The 1979 Soviet invasion of Afghanistan destabilized the social structure of the country, which allowed the opium production to grow at unprecedented rates. At the time, the USSR was concerned with drug trafficking from Afghanistan to Soviet territory, even speculating that the CIA was involved. As the war led to chaos, warlords flourished and opium started being used as a source of money for military equipment. According to Zbigniew Brzezinski, the United States of America were finally able to give the USSR an equivalent of the Vietnam War.

 

Considering the context, in the 80s, opium production switched countries, going from Pakistanto inside the Afghan territory. Contingent upon the withdrawal of the Soviet troops from the country, in 1989, there was a huge 

power gap created inside the country.

 

Making it possible for the creation of many coalitions, gangs, that were disputing the leadership of the country and used the poppy fields to finance their war dispenses. According to Greenstein and his pool theory this power gap could have been the leading factor into the creation of coalitions and gangs disputing for the power over the poppy fields. The preventive invasion of Afghanistan by the USSR was essential in the development of the opium market in Afghanistan. Although many might have seen this invasion as a tactic of the United States, it did deeply change and affect the inner political organization of the country, allowing for the rise of warlords and local leaders.

Considering the powerful effect of drugs on the human organism, it is the cheap alternative for countries such as Afghanistan to gain fast and easy money. Having been involved in a war with the USA since 2001 the opium market has been one of the critical elements holding the economy of the country together, creating a hegemon, Niall Ferguson, in Afghanistan. Moving more than $4 billion in exports makes it very clear for the world that the drug market became a powerful weapon for terrorist organizations to organize and quickly gather immense quantities of resources. Reports from the United Nations say that Afghanistan produces more than 90% of he opium stock of he world, surpassing all its opponents, such as Burma, for example. Afghanistan has turned into a drug dealing country, where money has more value than human life, strong indicators is the amount of land used for the poppy fields, surpassing by far other countries such as Colombia, Peru, Bolivia and Burma.

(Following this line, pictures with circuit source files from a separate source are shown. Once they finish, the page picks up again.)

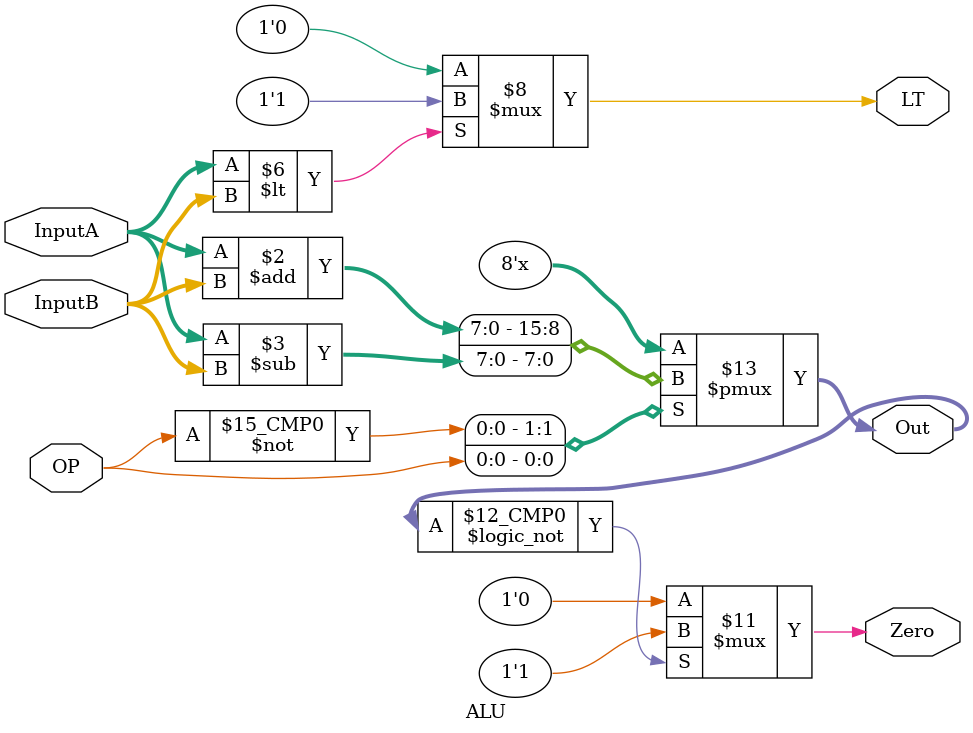
<source format=v>


	 
module ALU(InputA,InputB,OP,Out,Zero, LT);

	input [ 7:0] InputA;
	input [ 7:0] InputB;
	input OP;
	output reg [7:0] Out; // logic in SystemVerilog
	output reg Zero;
	output reg LT;

	always@* // always_comb in systemverilog
	begin 
		Out = 0;
		case (OP)
		'b0: Out = InputA + InputB; // ADD
		'b1: Out = InputA - InputB; // SUB
		default: Out = 0;
	  endcase
	
	end 

	always@*							  // assign Zero = !Out;
	begin
		case(Out)
			'b0     : Zero = 1'b1;
			default : Zero = 1'b0;
      endcase
	end
	
	always@*							  // assign LT = InputA < InputB;
	begin
		if(InputA < InputB) begin
		LT = 1'b1;
		end else begin
		LT = 1'b0;
		end
	end

endmodule

</source>
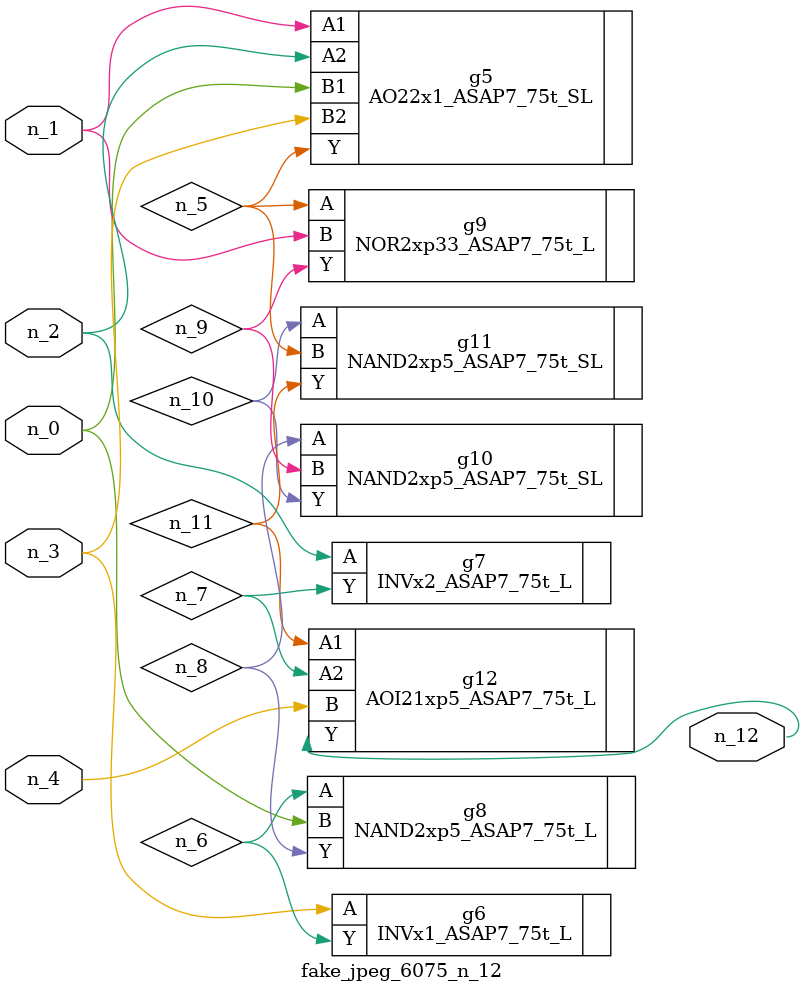
<source format=v>
module fake_jpeg_6075_n_12 (n_3, n_2, n_1, n_0, n_4, n_12);

input n_3;
input n_2;
input n_1;
input n_0;
input n_4;

output n_12;

wire n_11;
wire n_10;
wire n_8;
wire n_9;
wire n_6;
wire n_5;
wire n_7;

AO22x1_ASAP7_75t_SL g5 ( 
.A1(n_1),
.A2(n_2),
.B1(n_0),
.B2(n_3),
.Y(n_5)
);

INVx1_ASAP7_75t_L g6 ( 
.A(n_3),
.Y(n_6)
);

INVx2_ASAP7_75t_L g7 ( 
.A(n_2),
.Y(n_7)
);

NAND2xp5_ASAP7_75t_L g8 ( 
.A(n_6),
.B(n_0),
.Y(n_8)
);

NAND2xp5_ASAP7_75t_SL g10 ( 
.A(n_8),
.B(n_9),
.Y(n_10)
);

NOR2xp33_ASAP7_75t_L g9 ( 
.A(n_5),
.B(n_1),
.Y(n_9)
);

NAND2xp5_ASAP7_75t_SL g11 ( 
.A(n_10),
.B(n_5),
.Y(n_11)
);

AOI21xp5_ASAP7_75t_L g12 ( 
.A1(n_11),
.A2(n_7),
.B(n_4),
.Y(n_12)
);


endmodule
</source>
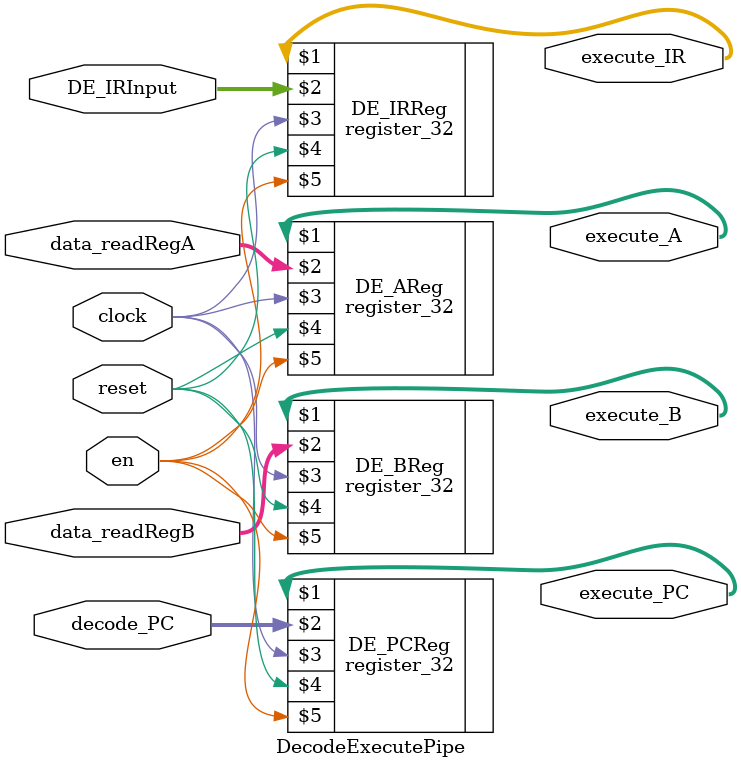
<source format=v>
module DecodeExecutePipe(execute_IR, DE_IRInput, execute_PC, decode_PC, execute_A, data_readRegA, execute_B, data_readRegB, clock, reset, en);
    input clock, reset, en;
    input [31:0] DE_IRInput, decode_PC, data_readRegA, data_readRegB;
    output [31:0] execute_IR, execute_PC, execute_A, execute_B;

    register_32 DE_PCReg(execute_PC, decode_PC, clock, reset, en);
    register_32 DE_AReg(execute_A, data_readRegA, clock, reset, en);
    register_32 DE_BReg(execute_B, data_readRegB, clock, reset, en);
    
    register_32 DE_IRReg(execute_IR, DE_IRInput, clock, reset, en);

endmodule
</source>
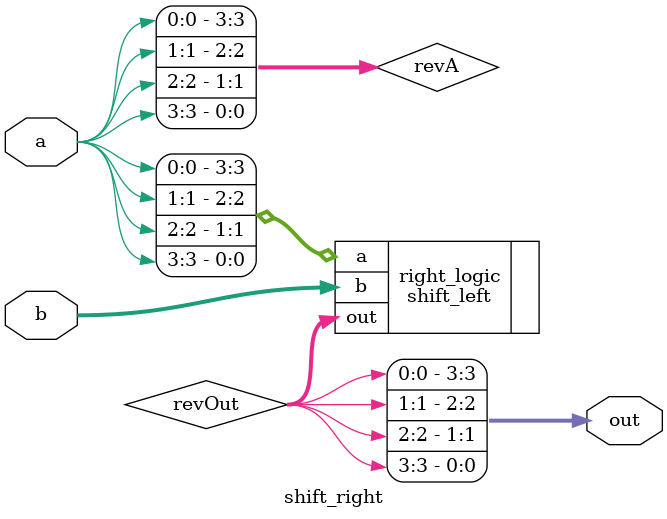
<source format=v>
module shift_right (
    input  wire [3:0] a,    // dữ liệu vào 4 bit
    input  wire [3:0] b,    // số bit shift-right (0..15)
    output wire [3:0] out   // kết quả
);
    // 1. Đảo ngược thứ tự bit của a → revA
    wire [3:0] revA;
    assign revA = { a[0], a[1], a[2], a[3] };

    // 2. Gọi module shift_left_4bit_by_b trên revA
    wire [3:0] revOut;
    shift_left right_logic (
        .a   (revA),
        .b   (b),
        .out (revOut)
    );

    // 3. Đảo ngược lại revOut để ra out (chính là shift-right của a)
    assign out = { revOut[0], revOut[1], revOut[2], revOut[3] };
endmodule




</source>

The opium production in Afghanistan involves an entire historical context, it cannot only be based on the Afghanistan War, 2001-2013, it starts back with the Soviet Invasion, 1979, where the opportunity for the rise of power of poorly minded gangs was allowed. The conflict for power in Afghanistan was financed by the drug market and even until today is one of the easiest ways of getting fast money. Afghanistan became a fight in between the opium and the USA and USSR where the two last ones clearly had an advantage. Without any further and severe intervention there will be no reason for the country to stop its system. In order to save further victims of the drug dealing interventions to that region, the UN would have to be required and executed, and focus and on the “men in singular” (Hannah Arendt).